Exercise details
Print the data below verbatim, minus images.

Dataset section
-----
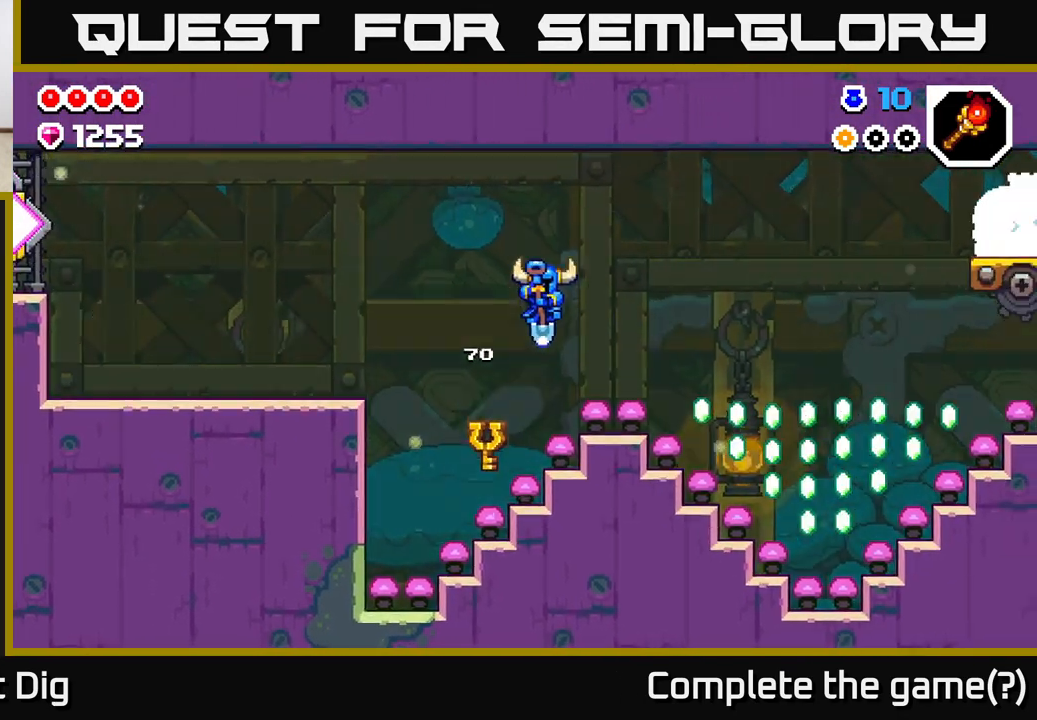
{"buttons": [], "left_stick": "center", "right_stick": "center", "events": [[100, "A", "up"], [283, "left_stick", "center"]]}
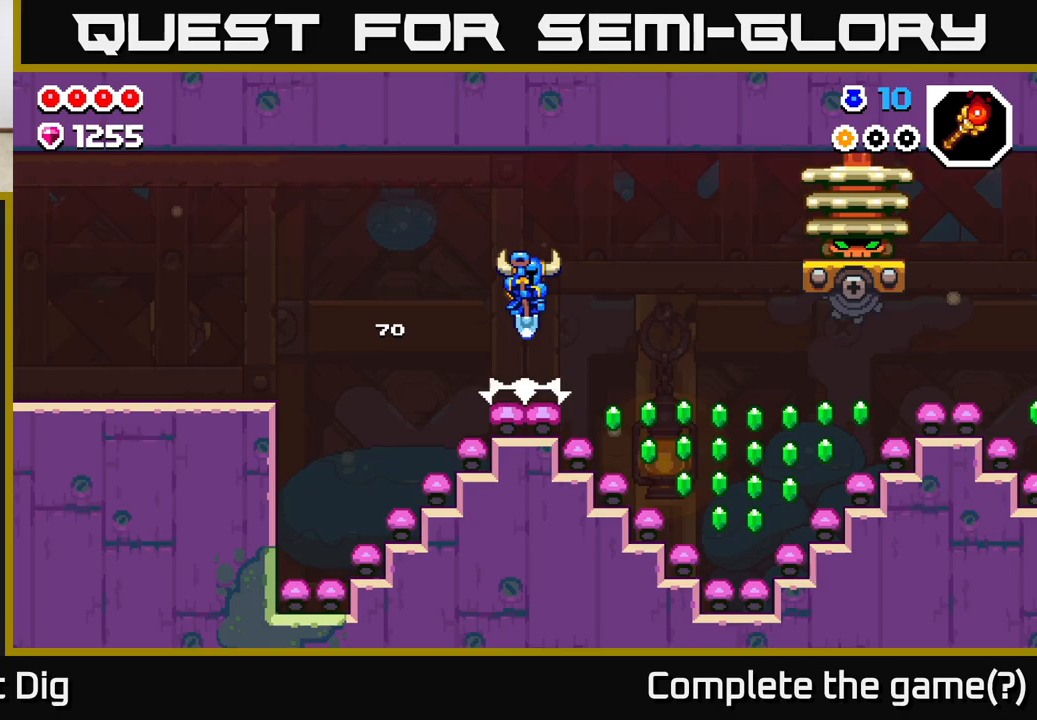
{"buttons": [], "left_stick": "left", "right_stick": "center", "events": [[50, "A", "down"], [50, "left_stick", "right"], [183, "A", "up"], [267, "Y", "down"], [317, "Y", "up"], [350, "left_stick", "center"], [433, "left_stick", "left"]]}
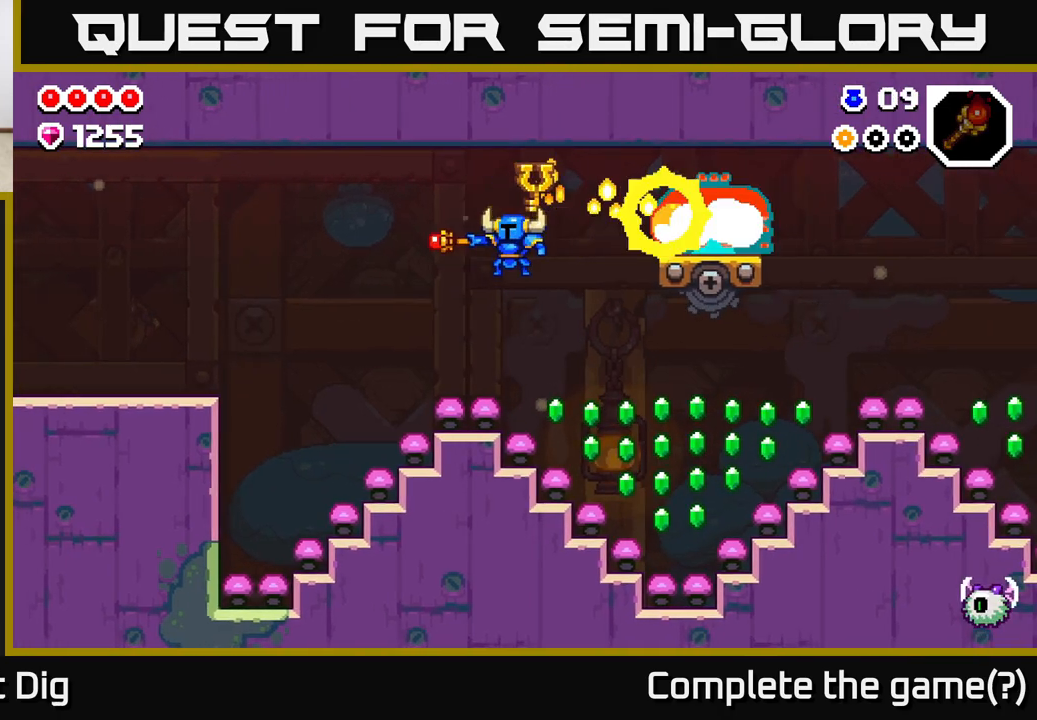
{"buttons": ["X"], "left_stick": "right", "right_stick": "center", "events": [[333, "A", "down"], [367, "left_stick", "right"], [450, "X", "down"], [467, "A", "up"]]}
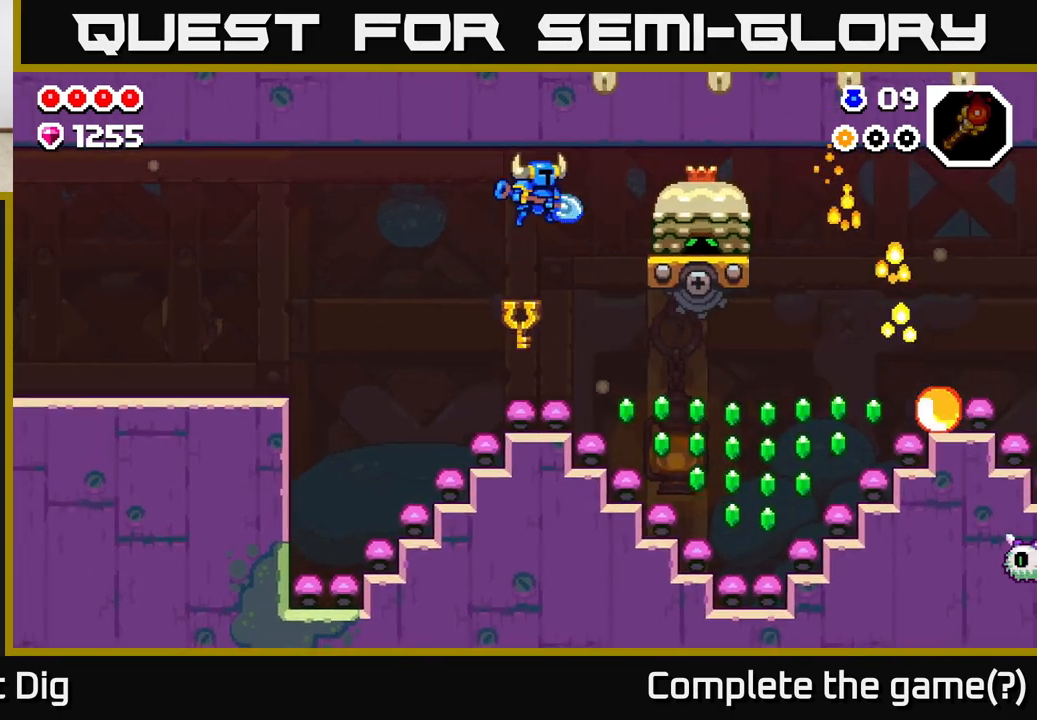
{"buttons": [], "left_stick": "left", "right_stick": "center", "events": [[33, "X", "up"], [33, "left_stick", "center"], [83, "left_stick", "left"]]}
-----
Answer box
{"buttons": [], "left_stick": "center", "right_stick": "center", "events": [[100, "A", "up"], [283, "left_stick", "center"]]}
{"buttons": [], "left_stick": "left", "right_stick": "center", "events": [[50, "A", "down"], [50, "left_stick", "right"], [183, "A", "up"], [267, "Y", "down"], [317, "Y", "up"], [350, "left_stick", "center"], [433, "left_stick", "left"]]}
{"buttons": ["X"], "left_stick": "right", "right_stick": "center", "events": [[333, "A", "down"], [367, "left_stick", "right"], [450, "X", "down"], [467, "A", "up"]]}
{"buttons": [], "left_stick": "left", "right_stick": "center", "events": [[33, "X", "up"], [33, "left_stick", "center"], [83, "left_stick", "left"]]}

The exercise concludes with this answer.